In the 1880s, Jaclard edited the journal La Justice. This was Clemenceau's paper. In 1889 he was elected to the city council of Alfortville, where he had settled after Anna's death in 1887. Apparently, Jaclard's capacity for broad sympathy with all sorts of radical causes led him to sympathize with General Georges Boulanger's campaign for a revision of the constitution in the late 1880s. Many French socialists and republicans suspected Boulanger of monarchist designs, but the General professed himself a sincere republican and social reformer. Jaclard was not the only veteran Blanquist to sympathize with Boulangism; in fact the Blanquist Central Revolutionary Committee had split over it, with Ernest Granger leading the Boulangist minority on a long march to the far right, while Édouard Vaillant led the anti-Boulangists into an alliance with Marxism. Jaclard, meanwhile, apparently remained on good terms with all concerned.

The Second International

The First International had expired in the 1870s, due to the factional conflict between Marxists and Bakuninists.

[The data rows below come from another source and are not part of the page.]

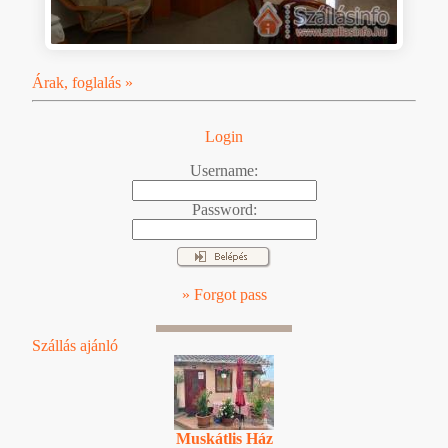
Árak, foglalás »
Login
Username:
Password:
» Forgot pass
Szállás ajánló
Muskátlis Ház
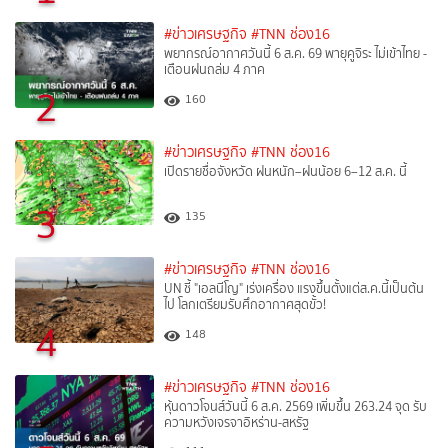
#ข่าวเศรษฐกิจ
#TNN ช่อง16
พยากรณ์อากาศวันนี้ 6 ส.ค. 69 พายุคูจิระ ไม่เข้าไทย -
เตือนฝนถล่ม 4 ภาค
2
160
#ข่าวเศรษฐกิจ
#TNN ช่อง16
เปิดรายชื่อจังหวัด ฝนหนัก–ฝนน้อย 6–12 ส.ค. นี้
3
135
#ข่าวเศรษฐกิจ
#TNN ช่อง16
UN ชี้ "เอลนีโญ" เร่งเครื่อง แรงขึ้นตั้งแต่ส.ค.นี้เป็นต้น
ไป โลกเตรียมรับศึกอากาศสุดขั้ว!
4
148
#ข่าวเศรษฐกิจ
#TNN ช่อง16
หุ้นดาวโจนส์วันนี้ 6 ส.ค. 2569 เพิ่มขึ้น 263.24 จุด รับ
ความหวังเจรจาอิหร่าน-สหรัฐ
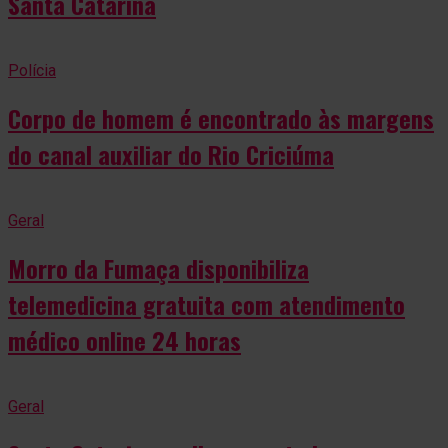
Santa Catarina
Polícia
Corpo de homem é encontrado às margens
do canal auxiliar do Rio Criciúma
Geral
Morro da Fumaça disponibiliza
telemedicina gratuita com atendimento
médico online 24 horas
Geral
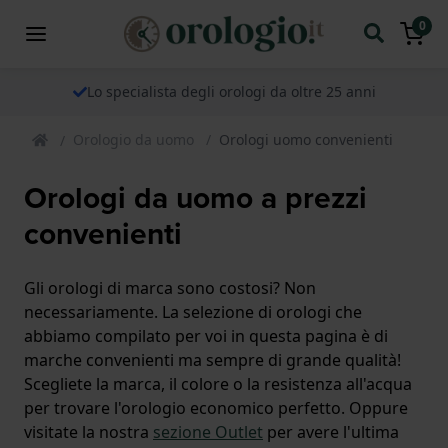
0
Lo specialista degli orologi da oltre 25 anni
Orologio da uomo
Orologi uomo convenienti
Orologi da uomo a prezzi
convenienti
Gli orologi di marca sono costosi? Non
necessariamente. La selezione di orologi che
abbiamo compilato per voi in questa pagina è di
marche convenienti ma sempre di grande qualità!
Scegliete la marca, il colore o la resistenza all'acqua
per trovare l'orologio economico perfetto. Oppure
visitate la nostra
sezione Outlet
per avere l'ultima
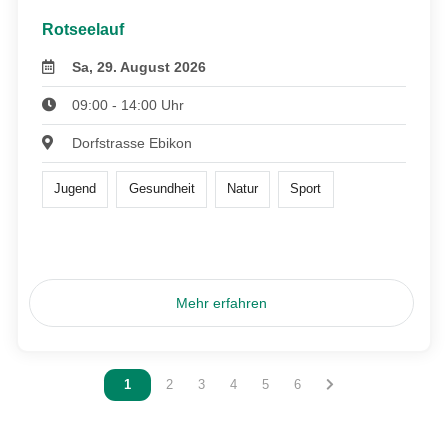
Rotseelauf
Sa, 29. August 2026
09:00 - 14:00 Uhr
Dorfstrasse Ebikon
Jugend
Gesundheit
Natur
Sport
Mehr erfahren
Vous êtes sur la page
1
Vous êtes sur la page
2
Vous êtes sur la page
3
Vous êtes sur la page
4
Vous êtes sur la page
5
Vous êtes sur la page
6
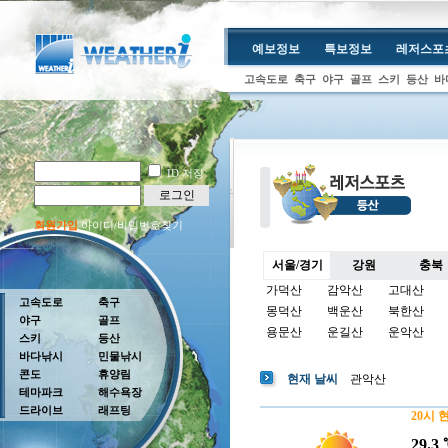
예보정보
특보정보
레저스포
고속도로
축구
야구
골프
스키
등산
바
ID 저장
로그인
회원가입
아이디/비밀번호찾기
서울/경기
강원
충북
가덕산
감악산
고대산
고속도로
축구
몽덕산
백운산
북한산
야구
골프
용문산
운길산
운악산
스키
등산
바다낚시
민물낚시
콘도
휴양림
현재 날씨
관악산
테마파크
해수욕장
드라이브
래프팅
20시 
29.3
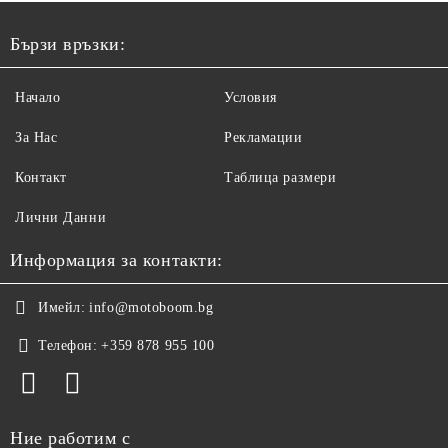
Бързи връзки:
Начало
Условия
За Нас
Рекламации
Контакт
Таблица размери
Лични Данни
Информация за контакти:
Имейл:
info@motoboom.bg
Телефон:
+359 878 955 100
Ние работим с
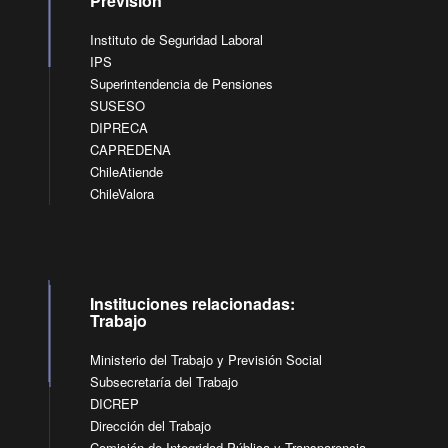
Previsión
Instituto de Seguridad Laboral
IPS
Superintendencia de Pensiones
SUSESO
DIPRECA
CAPREDENA
ChileAtiende
ChileValora
Instituciones relacionadas:
Trabajo
Ministerio del Trabajo y Previsión Social
Subsecretaría del Trabajo
DICREP
Dirección del Trabajo
Comisión de Integridad Pública y Transparencia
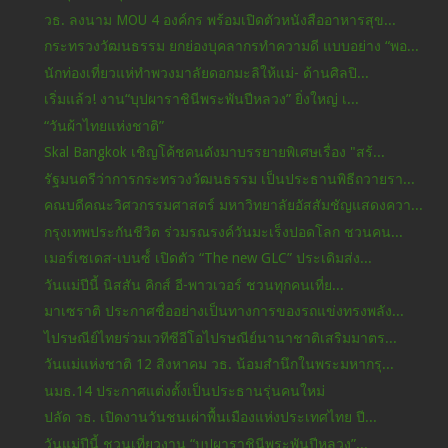
วธ. ลงนาม MOU 4 องค์กร พร้อมเปิดตัวหนังสืออาหารสุข...
กระทรวงวัฒนธรรม ยกย่องบุคลากรทำความดี แบบอย่าง “พอ...
นักท่องเที่ยวแห่ทำพวงมาลัยดอกมะลิให้แม่- ด้านศิลปิ...
เริ่มแล้ว! งาน“บุปผาราชินีพระพันปีหลวง” ยิ่งใหญ่ เ...
“วันผ้าไทยแห่งชาติ”
Skal Bangkok เชิญโค้ชคนดังมาบรรยายพิเศษเรื่อง "สร้...
รัฐมนตรีว่าการกระทรวงวัฒนธรรม เป็นประธานพิธีถวายรา...
คณบดีคณะวิศวกรรมศาสตร์ มหาวิทยาลัยอัสสัมชัญแสดงควา...
กรุงเทพประกันชีวิต ร่วมรณรงค์วันมะเร็งปอดโลก ชวนคน...
เมอร์เซเดส-เบนซ์์ เปิดตัว “The new GLC” ประเดิมส่ง...
วันแม่ปีนี้ นิสสัน คิกส์ อี-พาวเวอร์ ชวนทุกคนเที่ย...
มาเซราติ ประกาศชื่ออย่างเป็นทางการของรถแข่งทรงพลัง...
ไปรษณีย์ไทยร่วมเวทีซีอีโอไปรษณีย์นานาชาติเสริมมาตร...
วันแม่แห่งชาติ 12 สิงหาคม วธ. น้อมสำนึกในพระมหากรุ...
นมธ.14 ประกาศแต่งตั้งเป็นประธานรุ่นคนใหม่
ปลัด วธ. เปิดงานวันชนเผ่าพื้นเมืองแห่งประเทศไทย ปี...
วันแม่ปีนี้ ชวนเที่ยวงาน “บุปผาราชินีพระพันปีหลวง”...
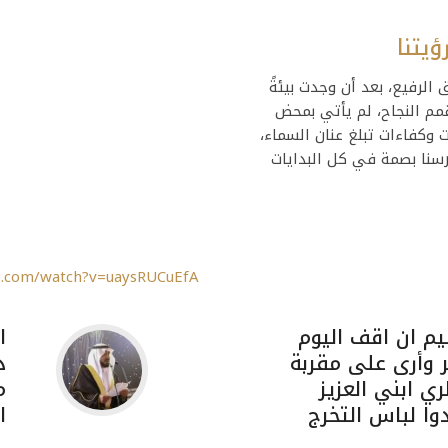
ؤيتنا
 الرفيع، بعد أن وجدت بيئةً
مم النجاح، لم يأتي بمحض
 وكفاءات تبلغ عنان السماء،
سنا بصمة في كل البدايات
e.com/watch?v=uaysRUCuEfA
م ان اقف اليوم
ا
ر وأرى على مقربة
د
ي ابني العزيز
م
دوا لباس التخرج
ا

The anarchists had kept their own International going for some time, but the socialist International was practically defunct. In the late 1880s, efforts were made to revive it, which led eventually to the creation of the Second International in 1889. Jaclard was actively involved in these endeavours. He was a French delegate to the International congresses of 1889, 1891 and 1893, held in Paris, Brussels and Zurich, respectively. Jaclard was also a member of the Union of Socialist Journalists, serving as its. Although Jaclard had not spent much of his time practising medicine, he seems to have remained a doctor in good standing in the eyes of his profession. At any rate, the British Medical Journal of May 2, 1903, noted his recent death. What is striking about Jaclard is his political adaptability and the ease with which he maintained good personal as well as political relations with representatives of very different, and in some cases mutually hostile, ideological tendencies: Blanquism, Proudhonism, Bakuninism, Marxism, Clemenceauvian Radicalism and Boulangism.